What is being asked =>
Go through the lines below. Copy those with "hand".

Bounding boxes with keypoints =>
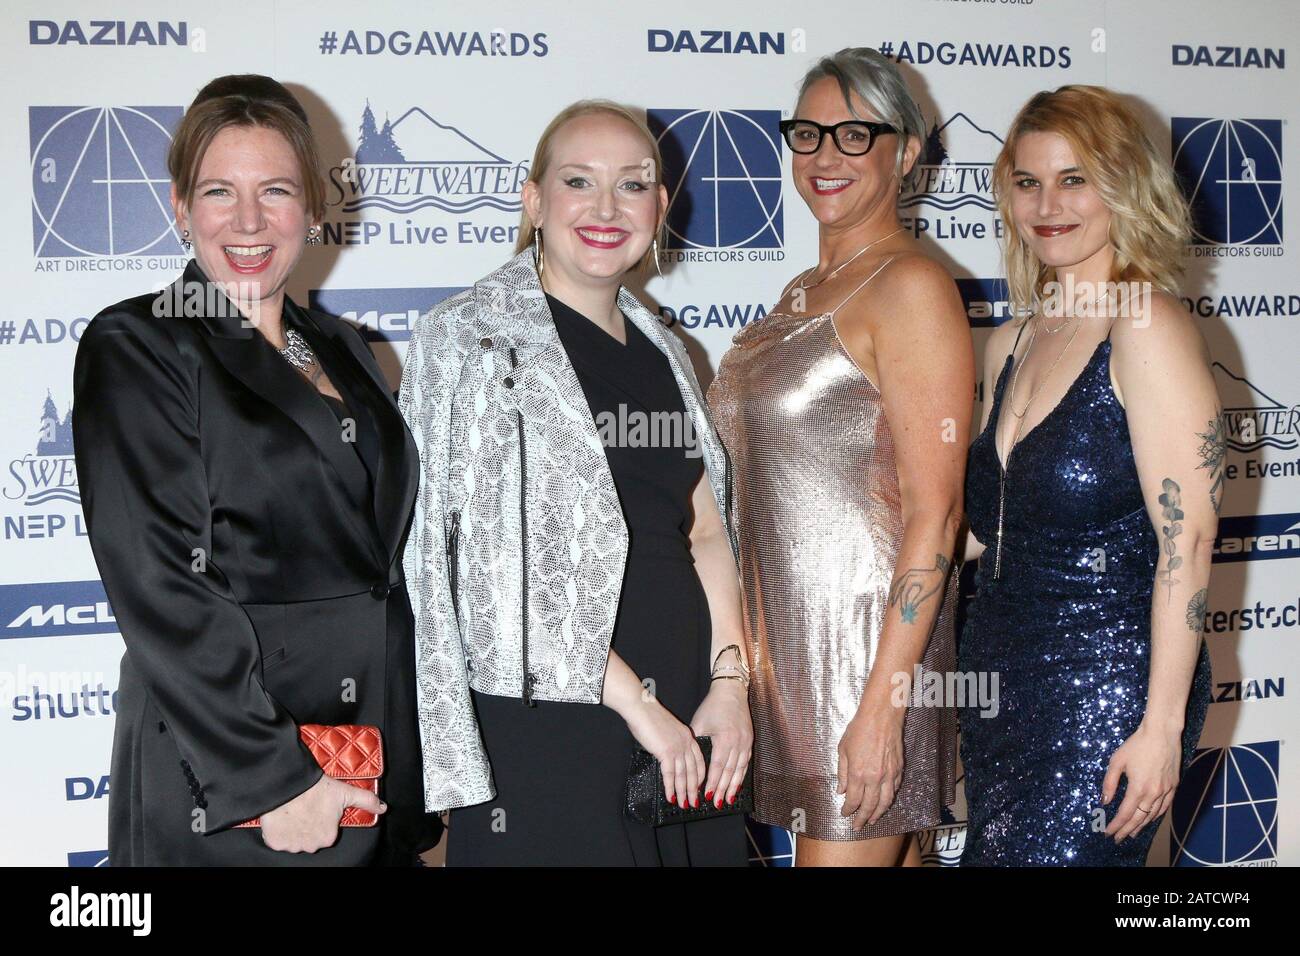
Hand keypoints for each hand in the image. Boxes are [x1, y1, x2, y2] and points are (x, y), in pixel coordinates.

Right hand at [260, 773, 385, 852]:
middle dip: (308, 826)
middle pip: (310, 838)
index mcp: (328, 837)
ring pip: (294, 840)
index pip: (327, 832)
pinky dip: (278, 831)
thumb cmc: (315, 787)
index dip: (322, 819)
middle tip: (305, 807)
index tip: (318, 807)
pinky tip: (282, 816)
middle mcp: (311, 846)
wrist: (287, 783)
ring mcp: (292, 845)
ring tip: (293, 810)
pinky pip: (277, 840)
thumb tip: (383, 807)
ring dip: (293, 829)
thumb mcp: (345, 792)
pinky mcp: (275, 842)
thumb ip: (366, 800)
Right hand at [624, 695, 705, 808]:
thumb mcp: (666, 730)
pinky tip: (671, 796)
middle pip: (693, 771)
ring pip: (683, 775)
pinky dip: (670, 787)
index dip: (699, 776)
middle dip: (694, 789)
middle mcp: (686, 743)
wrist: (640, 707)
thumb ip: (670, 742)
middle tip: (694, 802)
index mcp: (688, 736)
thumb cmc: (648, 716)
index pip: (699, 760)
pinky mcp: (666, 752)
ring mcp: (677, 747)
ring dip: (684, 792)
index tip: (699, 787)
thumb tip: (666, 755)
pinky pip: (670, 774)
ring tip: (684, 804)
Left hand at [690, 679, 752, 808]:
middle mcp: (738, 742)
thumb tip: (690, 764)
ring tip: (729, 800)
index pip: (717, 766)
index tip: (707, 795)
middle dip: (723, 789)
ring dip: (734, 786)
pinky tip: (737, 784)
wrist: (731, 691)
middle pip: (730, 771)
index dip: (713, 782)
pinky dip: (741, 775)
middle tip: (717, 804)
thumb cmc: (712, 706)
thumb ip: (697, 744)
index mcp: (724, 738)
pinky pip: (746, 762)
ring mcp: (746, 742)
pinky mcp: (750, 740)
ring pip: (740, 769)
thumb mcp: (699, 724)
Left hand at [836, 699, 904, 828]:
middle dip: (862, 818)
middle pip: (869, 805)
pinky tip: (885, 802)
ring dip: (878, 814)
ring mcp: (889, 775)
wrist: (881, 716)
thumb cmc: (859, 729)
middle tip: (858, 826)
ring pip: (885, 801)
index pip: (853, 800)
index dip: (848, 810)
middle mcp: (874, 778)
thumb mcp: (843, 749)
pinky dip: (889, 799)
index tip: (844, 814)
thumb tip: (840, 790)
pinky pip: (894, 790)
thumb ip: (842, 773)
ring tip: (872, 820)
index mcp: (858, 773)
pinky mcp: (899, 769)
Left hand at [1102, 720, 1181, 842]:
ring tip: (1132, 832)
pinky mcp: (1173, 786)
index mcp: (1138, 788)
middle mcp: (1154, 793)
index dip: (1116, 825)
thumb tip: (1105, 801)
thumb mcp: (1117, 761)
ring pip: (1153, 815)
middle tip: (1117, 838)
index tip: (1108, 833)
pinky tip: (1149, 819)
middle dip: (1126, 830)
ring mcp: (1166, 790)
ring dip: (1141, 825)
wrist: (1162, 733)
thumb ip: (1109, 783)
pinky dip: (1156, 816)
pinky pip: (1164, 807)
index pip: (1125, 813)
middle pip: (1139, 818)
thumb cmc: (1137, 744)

Task response =>
Hand keypoints for each hand in the image. Boxes are [x1, y1, x2, y2] and points are (x, y), in pixel coordinates.
Right hand at [260, 773, 385, 852]:
Right hand at [624, 695, 705, 808]:
Left hand at [690, 679, 752, 808]:
Left hand at [836, 699, 904, 828]:
Left hand at [1102, 720, 1181, 842]:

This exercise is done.